By Andrew Andrews
- I enjoyed the mechanical choreography of the actors as a metaphor for the bureaucracy of a system that treats patients like raw materials to be processed or rejected according to their value.
- In the beginning, all of the actors are wearing lab coats, presenting themselves as health care providers. One by one, each actor removes their overcoat to expose their street clothes and tell their story. I considered this a compelling symbol that everyone eventually finds themselves on the receiving end of the system.
- Although the large cast easily justifies the $20 ticket price, I noticed a lot of stumbles and hesitations, suggesting that some of the performers didn't rehearse enough before the show. I don’t expect to be dazzled at this price, but I expect the actors to at least know their lines.
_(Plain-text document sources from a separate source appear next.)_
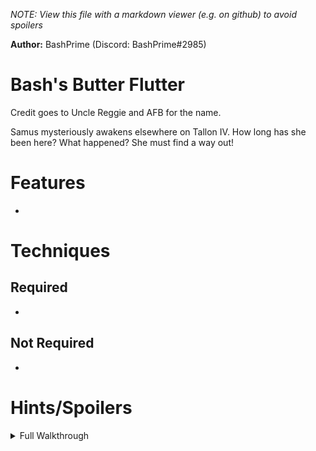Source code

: *NOTE: View this file with a markdown viewer (e.g. on github) to avoid spoilers*

**Author:** BashPrime (Discord: BashPrime#2985)

# Bash's Butter Flutter

Credit goes to Uncle Reggie and AFB for the name.

Samus mysteriously awakens elsewhere on Tallon IV. How long has she been here? What happened? She must find a way out!

# Features
- 

# Techniques

## Required
- 

## Not Required
- 

# Hints/Spoilers

<details>
  <summary>Full Walkthrough</summary>

    Start with: 20 Missiles, Morph Ball, 1 Energy Tank

    Research Lab Aether (Tank) - Scan Visor
    Research Core - Morph Ball Bomb
    Gravity Chamber ("Underwater") - Space Jump Boots
    Research Lab Aether (Morph Track) - Grapple Beam
    Frost Cave - Missile Expansion
    Security Cave - Energy Tank
    Quarantine Monitor - Missile Expansion
    Transport Tunnel B - Missile Expansion
    Quarantine Cave - Charge Beam
    Control Tower - Missile Expansion
    Arbor Chamber - Spider Ball
    Security Access A - Missile Expansion
    Storage Depot B - Energy Tank
    Elite Control Access - Missile Expansion
    Central Dynamo - Power Bomb
    Ventilation Shaft - Boost Ball
    Elite Research (Phazon Elite) - Energy Tank
    Elite Research (Laser) - Wave Beam
    Storage Depot A - Energy Tank
    Phazon Processing Center - Energy Tank
    Observatory - X-Ray Visor
    Ruined Courtyard - Missile Expansion
    Chapel of the Elders - Energy Tank
    Ice Ruins East (Spider Track) - Super Missile
    Phendrana Shorelines (Spider Track) - Energy Tank
    Metroid Quarantine A - Missile Expansion
    Fungal Hall Access - Energy Tank
    Fungal Hall B - Missile Expansion
    Metroid Quarantine B - "Super Missile"
    Elite Quarters - Nothing Item
    Processing Center Access - Ice Beam
    Research Lab Hydra - "Super Missile"
    Cargo Freight Lift to Deck Gamma - Energy Tank
    Biohazard Containment - "Super Missile"
    Hydro Access Tunnel - Missile Expansion
    Storage Cavern - Varia Suit
    Sunchamber (Flaahgra) - Nothing Item
    Sunchamber (Ghosts) - Flamethrower
    Vault - Plasma Beam
    Gravity Chamber (Grapple Ledge) - Missile Expansion
    Artifact Temple - Phazon Suit
    Phazon Mining Tunnel - Thermal Visor
    Artifact Temple --> Impact Crater
    Impact Crater --> Metroid Prime
</details>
- I had a hard time feeling compassion for most of the characters, as it seemed they were complaining that they had to pay more than a few dollars for the care they received. In fact, in many cases, the charges sounded reasonable and the subjects seemed perfectly capable of paying for their out-of-pocket expenses and insurance premiums—they simply resented being expected to do so.
While acknowledging whole-heartedly that the system is broken, my partner and I agreed that Unaffordably Unhealthy doesn't present a compelling argument about what specifically needs to be fixed, and doesn't offer a practical solution to the problem.
Andrew Andrews attended Unaffordably Unhealthy at The Tank The 99 in New York on Thursday, February 27, 2020 @ 7:00pm to write this review.